L'aspect religieux de la pauvreté

cf. T. J. van Bavel, Au cœur de la vie religieuse

L'aspect religieux de la pauvreté
L'aspect religieux de la pauvreté

L'aspect religieux de la pauvreté

cf. T. J. van Bavel, Au cœur de la vie religieuse

La vie religieuse doit avoir un œil sur les injustices réelles et prendre parti pour les opprimés... Mais est-ce que tout cela a quelque chose à voir avec le religieux ? Ne pouvons-nous pas laisser tout cela aux spécialistes et aux groupes de contestation ? L'histoire de la vie religieuse apporte une réponse évidente à ces questions : elle a toujours contribué activement à la formation de la conscience dans ses moments les plus vitaux. Pour les religieux, lutter pour l'homme signifiait toujours prendre le projet de vie de Jésus sur leurs propres épaules. L'aspect religieux était toujours inconsciemment ou consciemment présent. Point besoin de l’exprimer consciemment, mais si l'on le voulait, on pourrait le décrire comme suit : si le détachement et le renoncement font partie de l'attitude religieuse à l'égard de la vie, ce n'est pas parce que la richesse en elle-même est mauvaise, mais parce que le Royaume de Dieu (c'est-à-dire le règne de l'amour) est la plus grande valeur. L'argent peut tellement dominer l'homme qu'il y met toute sa confiance et y cherche sa sécurité. L'homme peut devenir la proie de l'idolâtrie de l'argent et du pouvoir. L'accent mis sur Dieu et sur le Royaume de Dieu est ainsi étouffé. En tant que croyants, nous le regrettons, car nous croyons qu'un accomplissement supérieur de la vie est réservé à l'homme. Les biens de cette création ne sont ni les seules ni les dernières valeurs de l'existence. Renoncer volontairement à ces biens, c'est les exprimer de manière tangible : ils ne sont ni les derniers ni les plus importants dans une vie humaine.

L'idolâtrie de l'argent et du pouvoir s'accompagne généralement de formes d'idolâtrie plus sophistiquées, qui ne sont donc pas moins dangereuses. À cet égard, l'idolâtrie de l'activité et de l'utilité doit être notée. Toute la culture occidentale impose l'activité et l'utilité comme normes absolues (au moins il y a quelques années, et peut-être encore aujourd'hui). Ce qui n'est pas une action est sans valeur. Ce qui ne sert à rien est insensé. Ces propositions sont en fait liées à l'attribution de la première place au matériel. Parce que le matériel peut être pesé et mesuré : son utilité est visible. Il n'y a pas d'utilisation immédiate de la contemplation, de la poésie, du jeu ou de la religion. C'est pourquoi de nombreux jeunes réagissent en propageant une vision radicalement différente de la vie : on peut aussi aborder le monde de telle sorte qu'il devienne une alternative poétique aux rêves de consommation. D'un point de vue religieux aussi, il y a beaucoup à dire dans ce domaine : en plus d'une approche poétique, une approche religieuse du monde met également en évidence des valeurs qui contribuent beaucoup plus à la véritable humanité que les attentes d'activité et d'utilité. Avant qu'une personne n'ait eu le temps de vivre, elle peut être morte, c'est-à-dire que l'on peut devenir tellement absorbé par l'activité et l'utilité qu'on ne se laisse pas le temps de vivre réellement. L'homme peut oublier de « vivre ».

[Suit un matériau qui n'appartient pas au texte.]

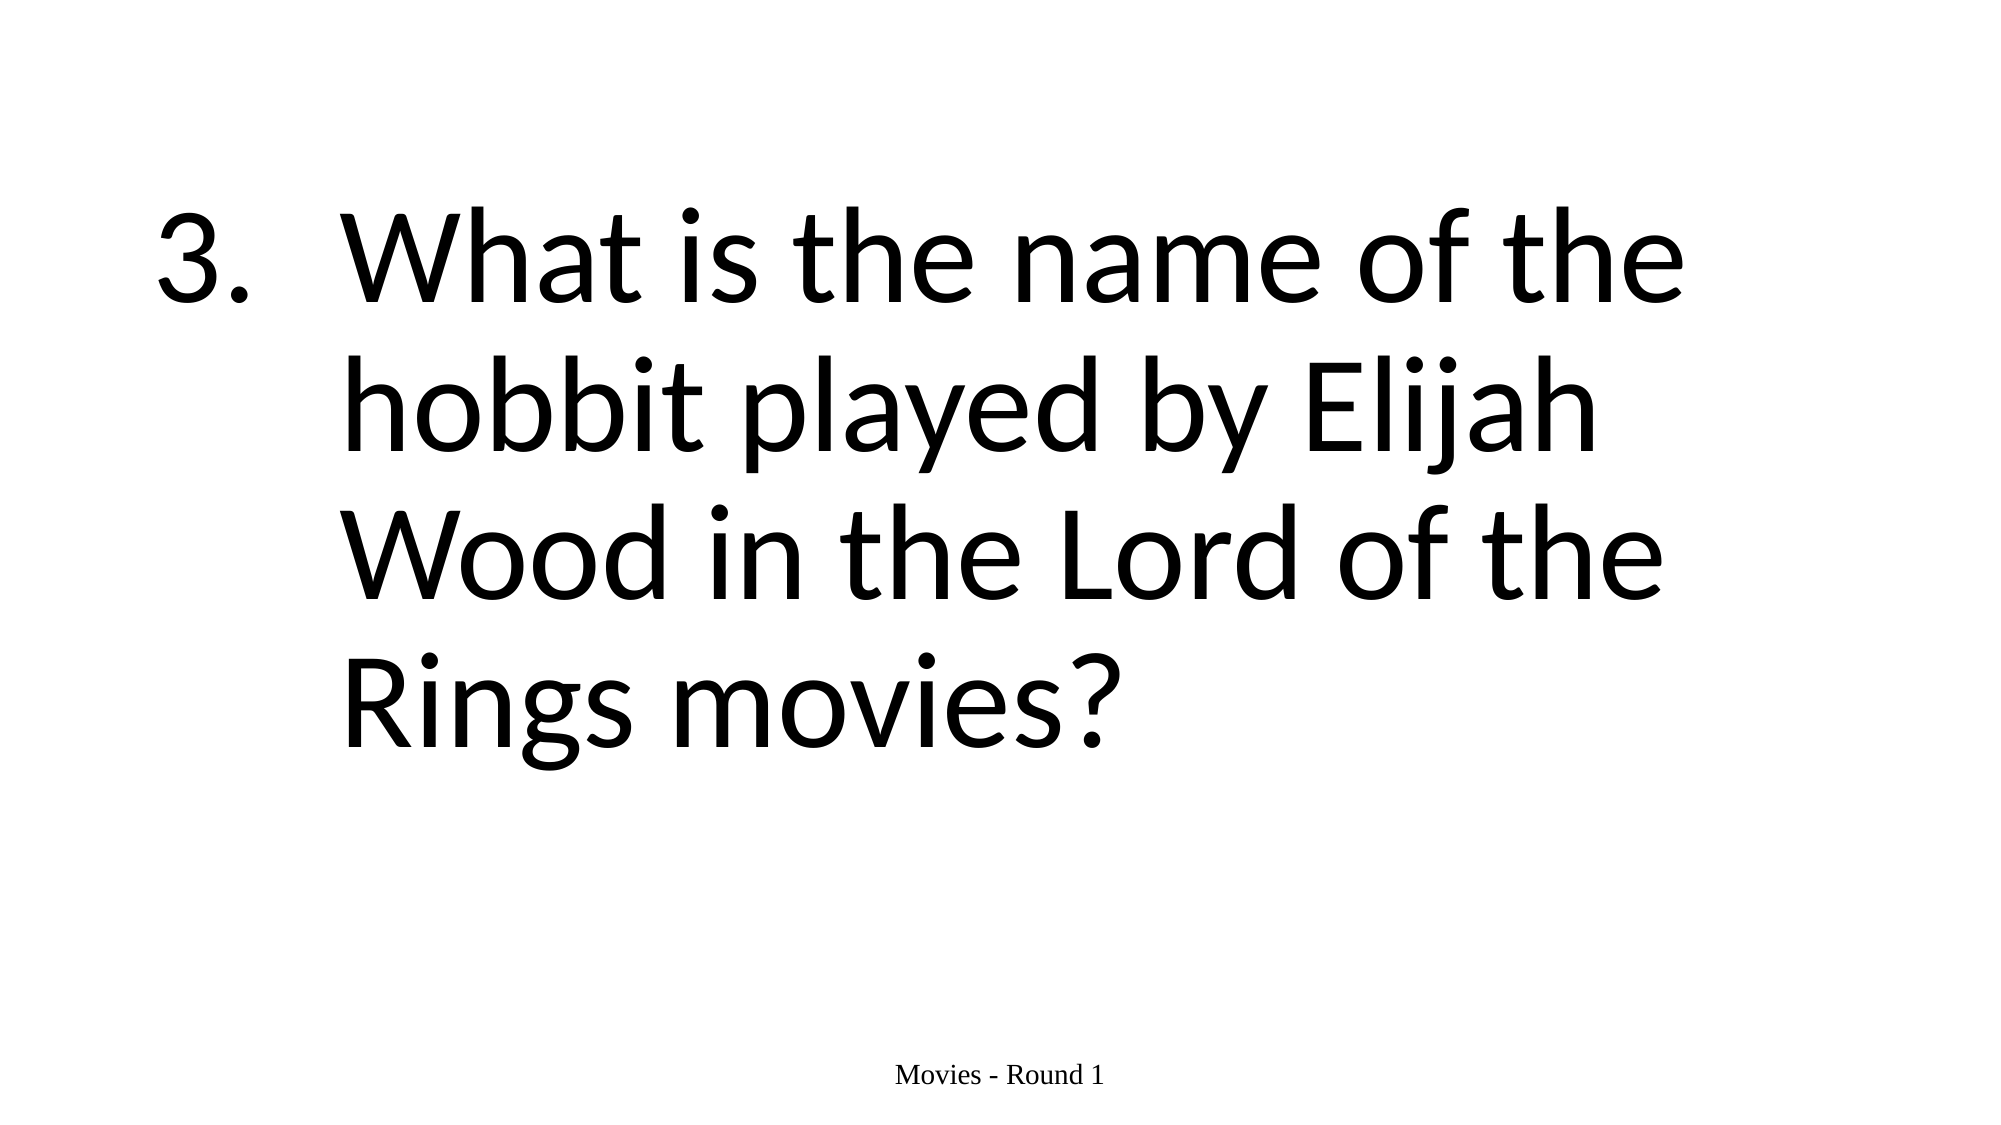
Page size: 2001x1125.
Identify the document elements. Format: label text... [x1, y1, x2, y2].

list What is the name of the hobbit played by Elijah Wood in the Lord of the Rings movies? [137, 176, 1863, 1014]
footer Movies - Round 1 [662, 1042, 1338, 1103]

La question qui préoccupe réellement les religieux est donc : à quoi concrètement l’homme accorde-t-il réellement la plus haute valeur de la vie ? Si le Royaume de Dieu est en premier lieu un royaume de communion (koinonia) et d'amour, alors le partage de ses propres biens signifiera l'édification de ce royaume. Ainsi, chaque chrétien, y compris le religieux, partage le mode de vie de Jésus qui s'est fait pauvre (2 Co 8, 9). Mais pour eux, la pauvreté se rapporte toujours à la venue de ce Royaume, qui est un royaume de justice et d'amour, et qui ne se réalise que dans la mesure où la vraie justice et l'amour se produisent parmi les hommes. Que d'autres accomplissent la même chose sans l'inspiration du Christ et sans lui, ne devrait pas être une raison de douter de leur propre engagement ou de la valeur de leur propre inspiration chrétienne. On peut se réjouir de tout le bien qui est accompli, car les voies de la bonté sont nombreuses.